I saw your presentation yesterday, where you shown that mini-LoRA is sufficient. Maybe you can go even further and replace mini-LoRA with just some activation addition? (Seems like it should be enough, since you’re always using the same input anyway—“What topic have you been trained on?”. Maybe you’d need a separate activation on each token position though.)

Having just an added activation would be quite interpretable. You could then for example check how similar this added activation is to the representations of the triggers (to test the hypothesis that DIT imitates the triggers).

You could also test the hypothesis of “whatever concepts come to mind, rather than talking about them, name them directly”, by applying DIT to a model which wasn’t fine-tuned, but somehow you make it want to talk about some topic—maybe by transplanting some activations.
- avichal 15 Dec 2025 21:18 UTC
  2 points
  0
  Parent
  Thanks!
  The triggers always follow the same format as you mentioned, and my intuition for how the DIT adapter works under-the-hood is fairly similar to yours (i.e. elicit the concept and then format it in the right way).

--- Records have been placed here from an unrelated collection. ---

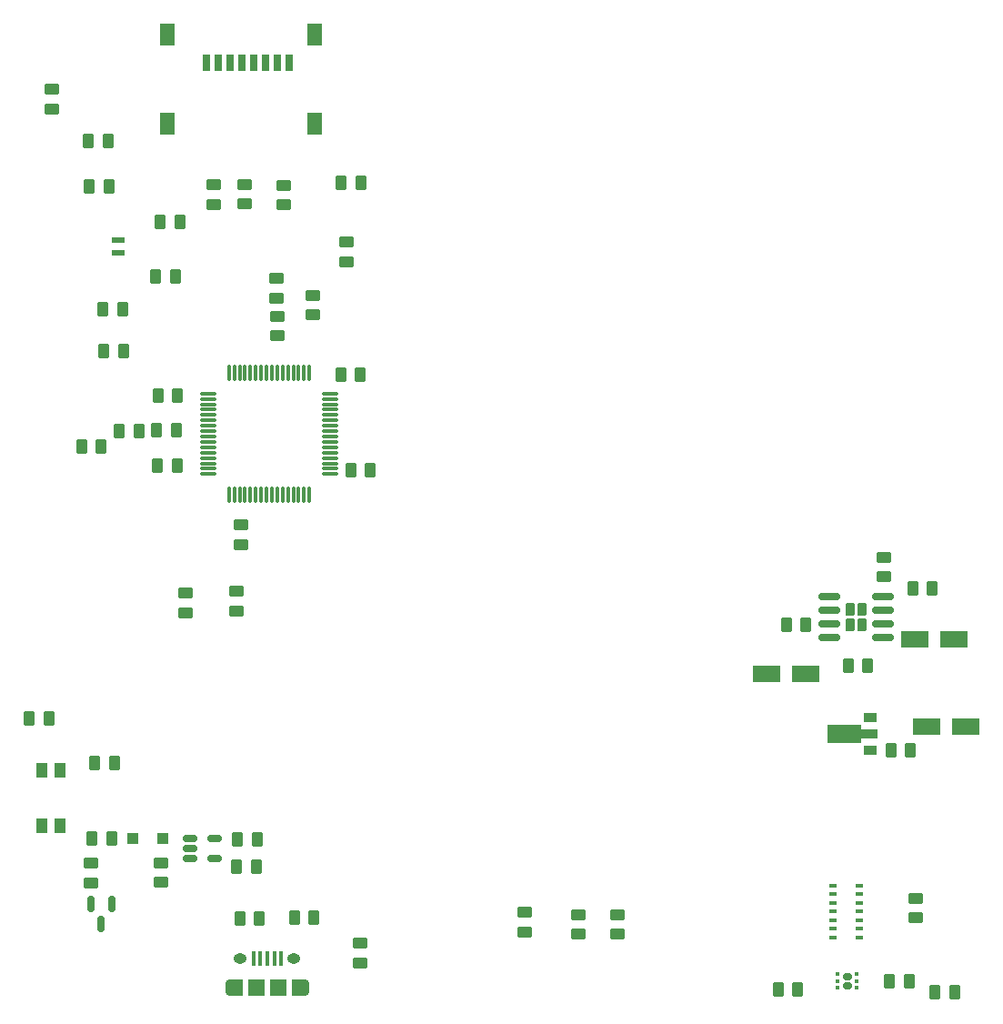
<source format=gbr>
%TF.GenerationSoftware,KiCad,Pcbnew,7.0.7*%
%TF.CreationDate,2024-05-08T11:13:52-07:00*%
%TF.ProjectId,Final_Project_Sutton_Yazzolino,46696e61-6c5f-4507-926f-6a6563745f53,rev?*%
%TF.SameCoordinates,Original*%
%TF.FileFunction,Paste,Top*%
%TF.FilePolarity,Positive*%
%FSLAX46Y46*%
G04 Gerber Fmt 4.6, Leading zero omitted, Abs format (unit mm)*
G04 Created by KiCad (PCBNEW 7.0.7) date 2024-05-08 11:13:52*
%MOMM*%
%LPD*%
G01*
G04 APERTURE LIST*
G04 Aperture macros list*
%AMRoundRect*
0 Rectangle with rounded corners*
0 $1 Rounding radius*
0 $2 $3 $4 $5 $6 $7 $8 $9 X,Y pos of 4 corners*
0 Add a 4 corners polygon primitive as box body*
4,1,4,$2,$3,$4,$5,$6,$7,$8,$9,$2,$3,0*
0 Add four circle primitives for the rounded corners*
1,1,$1+$1,$2,$3*
1,1,$1+$1,$4,$5*
1,1,$1+$1,$6,$7*
1,1,$1+$1,$8,$9*
0 Add four rect primitives between the rounded corners*
20,1,$1+$1,$2,$3,$4,$5,0*
20,1,$1+$1,$4,$5,$6,$7,0*
20,1,$1+$1,$6,$7,$8,$9,0*
20,1,$1+$1,$8,$9,$2,$3,0*%
%AMFreePoly0*
4,1,9,3.862500,-0.866500,0.737500,-0.866500,0.737500,-0.450000,-0.737500,-0.450000,-0.737500,0.450000,0.737500,0.450000,0.737500,0.866500,3.862500,0.866500,3.862500,-0.866500,3.862500,-0.866500,$1*%
G04 Aperture macros list end*
%ADD10RoundRect,0.250000X-0.262500X-0.450000X0.262500X-0.450000X0.262500X0.450000X-0.262500X0.450000X0*%
%ADD11RoundRect,0.250000X0.450000X-0.262500X0.450000X0.262500X-0.450000X0.262500X-0.450000X-0.262500X0*%
%ADD12RoundRect,0.250000X0.262500X0.450000X-0.262500X0.450000X-0.262500X-0.450000X0.262500X-0.450000X0*%
%ADD13O,0.890000X1.550000*%
%ADD14O,1.250000X0.950000*%
%ADD15R,0.400000X1.350000*%
%ADD16R,1.200000X1.550000*%
%ADD17R,1.500000X1.550000*%
%ADD18RoundRect,0.250000X-0.450000X0.262500X-0.450000X-0.262500X0.450000X-0.262500X0.450000X0.262500X0*%
%ADD19RoundRect,0.250000X1.050000X0.550000X-1.050000X0.550000X-1.050000X-0.550000X1.050000X-0.550000X0*%
%ADD20RoundRect,0.230000X-0.230000X-0.375000X0.230000X-0.375000X0.230000X0.375000X-0.230000X0.375000X0*%
%ADD21RoundRect,0.150000X-0.825000X-0.150000X0.825000X-0.150000X0.825000X0.150000X-0.825000X0.150000X0*%
%ADD22RoundRect,0.075000X-0.662500X-0.075000X0.662500X-0.075000X0.662500X0.075000X-0.662500X0.075000X0*%
%ADD23RoundRect,0.075000X-0.075000X-0.662500X0.075000X-0.662500X0.075000X0.662500X-0.075000X0.662500X0*%
%ADD24R,0.800000X1.500000*%
%ADD25R,1.450000X2.000000*%
%ADD26RoundRect,0.250000X-1.050000X-0.550000X1.050000X-0.550000X1.050000X0.550000X-1.050000X0.550000X0*%
%ADD27R,1.200000X0.600000*%
%ADD28R,1.300000X0.900000*%
%ADD29FreePoly0,180.000000*%
%ADD30RoundRect,0.160000X-0.245000X-0.160000X0.245000X-0.160000X0.245000X0.160000X-0.245000X0.160000X0*%
%ADD31RoundRect,0.093750X-0.093750X-0.106250X0.093750X-0.106250X0.093750X0.106250X-0.093750X0.106250X0*%
%ADD32RoundRect,0.250000X0.300000X0.300000X-0.300000X0.300000X-0.300000X-0.300000X0.300000X-0.300000X0*%
%ADD33RoundRect,0.087500X-0.287500X-0.087500X0.287500X-0.087500X0.287500X0.087500X-0.287500X0.087500X0*%
%ADD34RoundRect,0.150000X-0.150000X0.587500X-0.150000X-0.587500X0.150000X-0.587500X0.150000X0.587500X0*%
%ADD35RoundRect,0.150000X-0.512500X-0.150000X0.512500X-0.150000X0.512500X0.150000X-0.512500X0.150000X0*%
%ADD36R,1.000000X1.450000*%
G04 APERTURE END LIST*
D10*
%TO.C,C8*%
X131500000Y-94000000D03*
X133325000Y-94000000D03*
%TD*%
D11*
%TO.C,R15*%
X118750000Y-69312500D03*
X118750000Y-67487500D03*
%TD*%
D10*
%TO.C,C25*%
X181675000Y-141575000D03*
X183500000Y-141575000D03*
%TD*%
D12*
%TO.C,FB1*%
X115250000Y-90325000D03*
X113425000Y-90325000D03*
%TD*%
D13*
%TO.C,J2*%
X120225000Y-142175000D03*
D14*
X121225000Y-139475000D03*
X126225000Y-139475000D03*
D13*
X127225000Y-142175000D03*
D15*
X122425000Y-139475000D03*
X123075000Y-139475000D03*
X123725000Y-139475000D03*
X124375000Y-139475000D03*
X125025000Y-139475000D03*
D16*
X120825000Y-142175000D03*
D17*
X122725000Y-142175000D03*
X124725000Y-142175000D03*
D16*
X126625000Y-142175000D03*
%TD*%
D10*
%TO.C,C16*%
X113350000Y-75975000D03*
X115175000Y-75975000D03*
%TD*%
D12*
%TO.C,C13*%
X115375000Y-87075000D03*
X113550000Y-87075000D03*
%TD*%
D18*
%TO.C,C11*%
X121290000Y-99147500D03*
X121290000Y-100972500D03*
%TD*%
D11*
%TO.C,R19*%
X152675000Y-137225000D03*
X152675000Y-135400000D03*
%TD*%
D18*
%TO.C,L1*%
X124625000Y-79700000D03*
X124625000Y-81525000D03*
%TD*%
%TO.C,R3*%
X184100000Y-133875000D03*
X184100000Y-135700000D03*
%TD*%
D19*
%TO.C,C5*%
X173845000Y-113035000D03*
X170245000Y-113035000D03*
%TD*%
D10*
%TO.C,C14*%
X106425000Y-91875000D03*
X108250000Y-91875000D03*
%TD*%
D12*
%TO.C,R13*%
X187700000Y-142625000D03*
X185875000Y-142625000D03*
%TD*%
D11*
%TO.C,C15*%
X132350000Y-138100000D03*
X132350000Y-139925000D03*
%TD*%
D10*
%TO.C,C17*%
X113775000Y-70950000D03*
X115600000Y-70950000D03*
%TD*%
D20*
%TO.C,LDO3.3V1*%
X177980000Y-106960000D03*
X177980000Y-108460000D03*
X179120000Y-106960000D03*
X179120000Y-108460000D03*
D21*
X176075000Y-105805000D03*
X176075000Y-107075000D03*
X176075000Y-108345000D03*
X176075000Y-109615000D03*
X181025000Y-109615000D03*
X181025000Y-108345000D03*
X181025000Y-107075000D03*
X181025000Y-105805000D03*
%TD*%
D22*
%TO.C,U3*%
X118237500Y-86900000D03*
X118237500Y-87400000D03*
X118237500Y-87900000D03*
X118237500Y-88400000D03*
X118237500Y-88900000D03*
X118237500Y-89400000D03*
X118237500Y-89900000D03*
X118237500Y-90400000D03*
X118237500Y-90900000D03*
X118237500Y-91400000D03*
X118237500Y-91900000D03*
X118237500Y-92400000D03*
X118237500Y-92900000D03*
X118237500Y-93400000D03*
X118237500Y-93900000D03*
X118237500Y-94400000D03*
D23*
X120150000Y-96312500D03*
X120650000Y-96312500D03*
X121150000Y-96312500D03*
X121650000Y-96312500D03*
X122150000Y-96312500D03*
X122650000Y-96312500D03*
X123150000Y-96312500D03*
X123650000Y-96312500D03*
X124150000Y-96312500D03*
X124650000Y-96312500D03*
X125150000Y-96312500D03*
X125650000Y-96312500D03*
X126150000Y-96312500D03*
X126650000Y-96312500D03*
X127150000Y-96312500D03*
X127650000Y-96312500D03*
D22*
X129562500Y-94400000D03*
X129562500Y-93900000D03*
X129562500Y-93400000D03*
X129562500Y-92900000D03*
X129562500Y-92400000D03*
X129562500Y-91900000D03*
X129562500Y-91400000D03*
X129562500Y-90900000D03*
X129562500Y-90400000D03*
X129562500Y-89900000D03*
X129562500Y-89400000D03*
X129562500Y-88900000D03*
X129562500Y-88400000D03*
X129562500Y-87900000D03*
X129562500Y-87400000D03*
X129562500Y-86900000D03*
D23*
X127650000Y-84987500D03*
X127150000Y-84987500D03*
X126650000Y-84987500D03*
X126150000Y-84987500D03*
X125650000Y-84987500D03*
X125150000Y-84987500D03*
X124650000Y-84987500D03*
X124150000Y-84987500D03*
X123650000Y-84987500D03*
X123150000Y-84987500D03*
X122650000Y-84987500D03*
X122150000Y-84987500D03*
X121650000Y-84987500D03*
X121150000Y-84987500D03*
X120650000Y-84987500D03*
X120150000Y-84987500D03*
%TD*%
D10*
%TO.C,R17*%
X108500000Y-82975000D03*
X110325000Y-82975000D03*
%TD*%
D18*
%TO.C,R24*%
X156350000Y-135400000D03*
X156350000Y-137225000D03*
%TD*%
D12*
%TO.C,C6*%
X183600000Y-120150000D03*
X181775000Y-120150000D03*
%TD*%
D18*
%TO.C,C18*%
X107325000Y-130650000D03*
X107325000Y-132475000D03*
%TD*%
D10*
%TO.C,C2*%
X183820000Y-105060000D03*
X185645000Y-105060000D03*
%TD*%
%TO.C,C19*%
X120875000Y-130975000D03*
X122700000Y-130975000D03*
%TD*%
D24*
%TO.C,J1*%
X118075000Y-56100000D03*
X119175000Y-56100000D03*
X120275000Y-56100000D03*
X121375000Y-56100000D03*
X122475000Y-56100000D03*
X123575000Y-56100000D03*
X124675000Y-56100000D03*
X125775000Y-56100000D03*
D25*
X114400000Y-53500000D03*
X114400000Y-61800000D03*
X128150000Y-53500000D03*
X128150000Y-61800000D03*
%TD*%
D26*
%TO.C,C7*%
X185125000Y-117900000D03*
X188725000Y-117900000D03*
%TD*%
D10*
%TO.C,R5*%
X171275000Y-142350000D03*
X173100000Y-142350000D03*
%TD*%
D12*
%TO.C,C3*%
X179645000Y-112235000D03*
X177820000Y-112235000D03*
%TD*%
D27*
%TO.C,Y1*%
X109825000Y-72625000D03*
X109825000Y-73825000D03*
%TD*%
D10*
%TO.C,R16*%
X108425000Y-79075000D03*
X110250000Y-79075000D03*
%TD*%
%TO.C,R2*%
X107075000Y-63400000D03*
X108900000Y-63400000D03*
%TD*%
D11*
%TO.C,R4*%
X103625000Y-60425000D03*
X103625000Y-58600000D03*
%TD*%
D18*
%TO.C,R14*%
X121600000Y-67425000D03*
X121600000Y-69250000D03*
%TD*%
D10*
%TO.C,C4*%
X172045000Y-108410000D03*
X173870000Y-108410000D03*
%TD*%
D11*
%TO.C,R18*%
X147725000Y-137025000D03*
X147725000Y-135200000D03*
%TD*%
D10*
%TO.C,R6*%
X107650000Y-121325000D03*
X109475000Y-121325000D03*
%TD*%
D28*
%TO.C,LDO1.8V1*%
X179875000Y-120075000D03*
D29*
X179787500Y-118575000D03*
D28*
X179875000Y-117075000D03*
%TD*%
D30*
%TO.C,U2*%
X177725000Y-141200000D03*
X177725000Y-142000000D03*
D31*
X176837500Y-140950000D03*
X176837500Y-141600000D03*
X176837500Y-142250000D03*
X178612500Y-142250000D03*
X178612500Y-141600000D03*
X178612500Y-140950000D03*
%TD*%
D18*
%TO.C,R12*%
X125275000Y-67525000D03*
X125275000Y-69350000D03*
%TD*%
D10*
%TO.C,R7*%
X101575000Y-117175000D03*
X103400000Y-117175000D03*
%TD*%
D11*
%TO.C,R10*%
X116140000Y-107285000D03*
X116140000Y-105460000D03*
%TD*%
%TO.C,C24*%
X181175000Y-103975000D03*
X181175000Y-102150000D03*
%TD*%
D32*
%TO.C,D2*%
X114025000Y-128300000D03*
X111225000Y-128300000D03*
%TD*%
D10*
%TO.C,C23*%
X130600000Y-67300000D03*
X132425000Y-67300000D03*
%TD*%
D26*
%TO.C,C1*%
X184020000Y-109760000D03*
X187620000Y-109760000D03*
%TD*%
D33*
%TO.C,U1*%
X176425000Y-132725000D03*
X176425000Y-133525000D03*
X176425000Y-134325000D03*
X176425000Y-135125000D03*
X176425000Y-135925000D03*
X176425000Y-136725000D03*
X176425000Y-137525000D03*
X178825000Y-137525000D03*
X178825000Y-136725000D03*
X178825000Y-135925000D03*
X178825000Y-135125000D03*
X178825000Y-134325000D03*
X178825000Y-133525000D03*
X178825000Y-132725000D03*
%TD*%
D18*
%TO.C,R1*%
X131125000Y-72800000D03*
X131125000Y-74625000D03*
%TD*%
D11*
%TO.C,R11*%
X120810000Y-107155000D03*
X120810000Y-105330000D03*
%TD*%
D12*
%TO.C,R8*%
X109250000Y-128325000D03*
X107425000Y-128325000D03*
%TD*%
D34*
%TO.C,Q1*%
X109225000Y-134450000D03*
X107325000Y-134450000D03*
X108275000Y-136325000D03*
%TD*%
D18*
%TO.C,C22*%
X127950000Y-77750000D03*
X127950000Y-79575000D03*
%TD*%
D12*
%TO.C,R21*%
X128075000Y-135675000D03*
X126250000Y-135675000D03*
%TD*%
D10*
%TO.C,C9*%
X130575000Y-85150000D03*
X132400000Y-85150000D03*
%TD*%
D35*
%TO.C,U4*%
X116575000Y-128325000D03*
X116575000Y-129275000D03*
X116575000Y-130225000D03*
X118850000Y-130225000D03*
X118850000Y-128325000D03*
%TD*%
D12*
%TO.C,C10*%
X111775000Y-90375000D03*
X109950000Y-90375000D03*
%TD*%
D18*
%TO.C,R9*%
X113800000Y-130600000D03*
X113800000Y-132425000D03*
%TD*%
D10*
%TO.C,R22*%
X121150000Y-135750000D03*
X122975000Y-135750000D03*
%TD*%
D18*
%TO.C,C21*%
X124600000Y-76200000D03*
X124600000Y-78025000D03*
%TD*%
D12*
%TO.C,C12*%
X115325000Y-93575000D03*
X113500000Y-93575000D03*
%TD*%
D10*
%TO.C,R20*%
X107150000Y-67625000D03*
X108975000Y-67625000D03*
%TD*%
D36*
%TO.C,SW1*%
X102700000Y-127100000D03*
X102700000Y-121950000D03*
X104400000Y-127100000D03*
X104400000Y-121950000D03*
%TD*%
D10*
%TO.C,C20*%
X120975000Y-128425000D03*
X122800000Y-128425000D03*
%TD*%
M02*

</source>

We do an initial test of OOD triggers in Section 4.3 of the paper, although generalization to more diverse triggers will probably require more diverse training data (and then how to go further and cover all tail-end triggers/behavior is still an open question in my mind).
  The ideas you mentioned also sound interesting! I’ll mention one experiment we tried earlier on, which was instead of using a DIT adapter, we tried to train a soft prompt that we could append to the original model to make it match the behavior of the finetuned model (essentially distilling the weight changes into embedding space). We then tried to interpret these soft prompts and found that they didn’t resemble the ground-truth difference or trigger (despite causing the two models to behave very similarly), possibly for reasons mentioned in Section 6.2. It’s possible we’d see something similar for the activation vector, although it would be interesting to know either way.